The truth—the truth Mary just revealed that she knew—was that he had often been ashamed of Mary. Few parents in Philadelphia had had to contend with the kind of single-minded stubbornness that Mary had exhibited almost from the moment she was born. And it had only gotten worse. He had never believed that sending his daughter to the Pennsylvania Academy would result in her desiring to become an artist. It was only meant to finish her, to give her something to do, to distract her until she married and had children. When she had insisted on traveling through Europe on her own to study, when she wouldn’t listen to reason, when his concerns were dismissed with a roll of her eyes and endless arguments about whose life
hers was to lead, he had foreseen this moment, when her welfare would be disregarded by savages, when the fabric of her soul would be riddled and torn, when she would be discussed publicly as an entity to be dissected and examined and declared wanting. What did a father live for, if not to protect his daughter? And what did a father do if his daughter refused protection? He had had no weapons other than to forbid, and that, he had learned long ago, had been an impotent sword. He had long believed that it would have been better had Mary been born a man. She could have gone into business, would have been as successful as her brothers, running a railroad like Aleck or trading stocks at Cassatt & Company like Gardner, saving herself from this tenuous occupation with its dependence on subjective yardsticks wielded by envious and misinformed critics. To succeed in art? The endless question continued to haunt him. How was he or anyone to measure her success? He had long given up the standard of sales. Those seemed elusive, uncertain, improbable.
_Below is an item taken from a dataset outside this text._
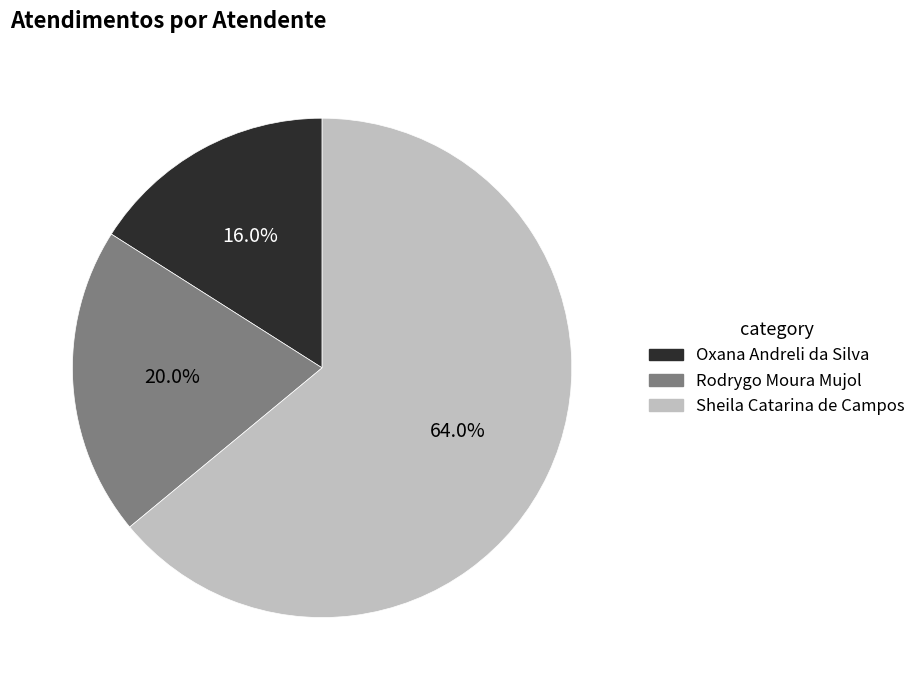

Is there any slice that represents more than half of the pie?

Yes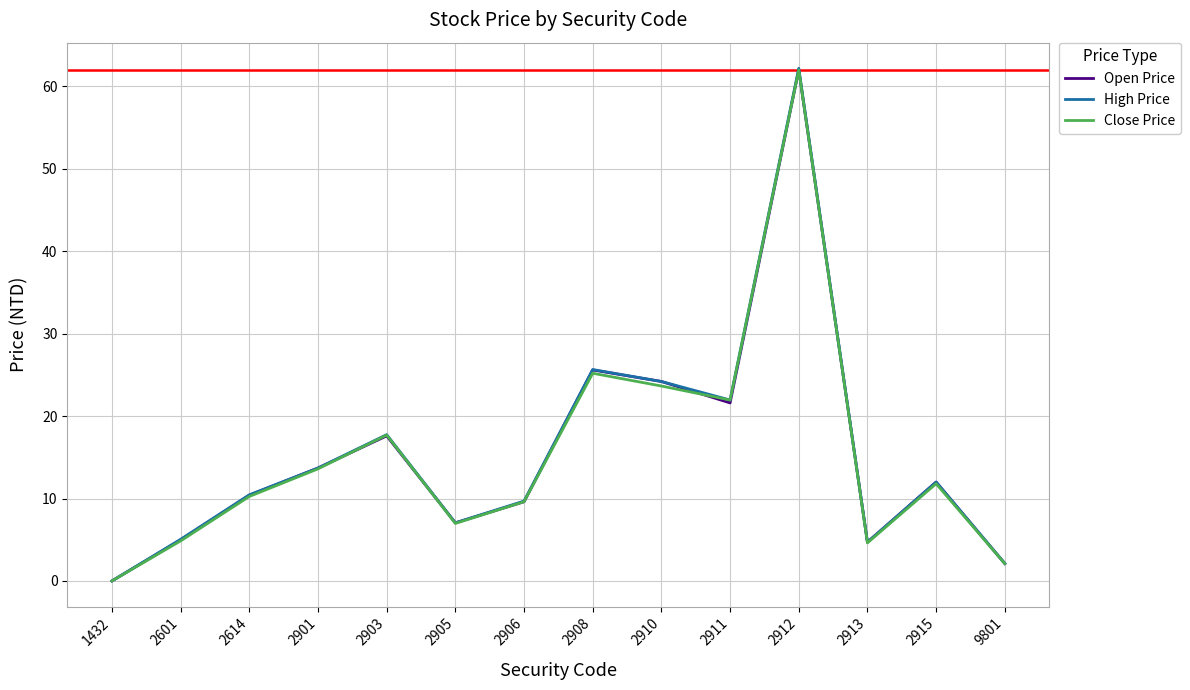

The value of Open Price at 2901 is 22.8. True or false?

False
“I don’t understand what you do, Mame; I don’t pretend to. But if you let go now, it will be as if you never understood anything about yourself at all,” he said. “And if you let this nonsense deter you from your work, then I will be ashamed of you.”
This moment of grace, this moment when Robert Cassatt surrendered so that his daughter wouldn’t, was met with a barely audible gasp, a release of years of tedious rebellion and steely resolution and the enduring sorrow a daughter suffers when her father denies her heart. A few years later, her father would try this trick again on Lydia, believing in its power, but he would fail—there would be no moment of grace; the gasp exhaled would be another kind of letting go, one that would age him by a decade. But now Mary rounded the table and tangled her arms about his neck. He smelled of soap and happiness, the scents of her young childhood, before they knew how to make one another miserable, before she understood that filial desire could sabotage paternal love.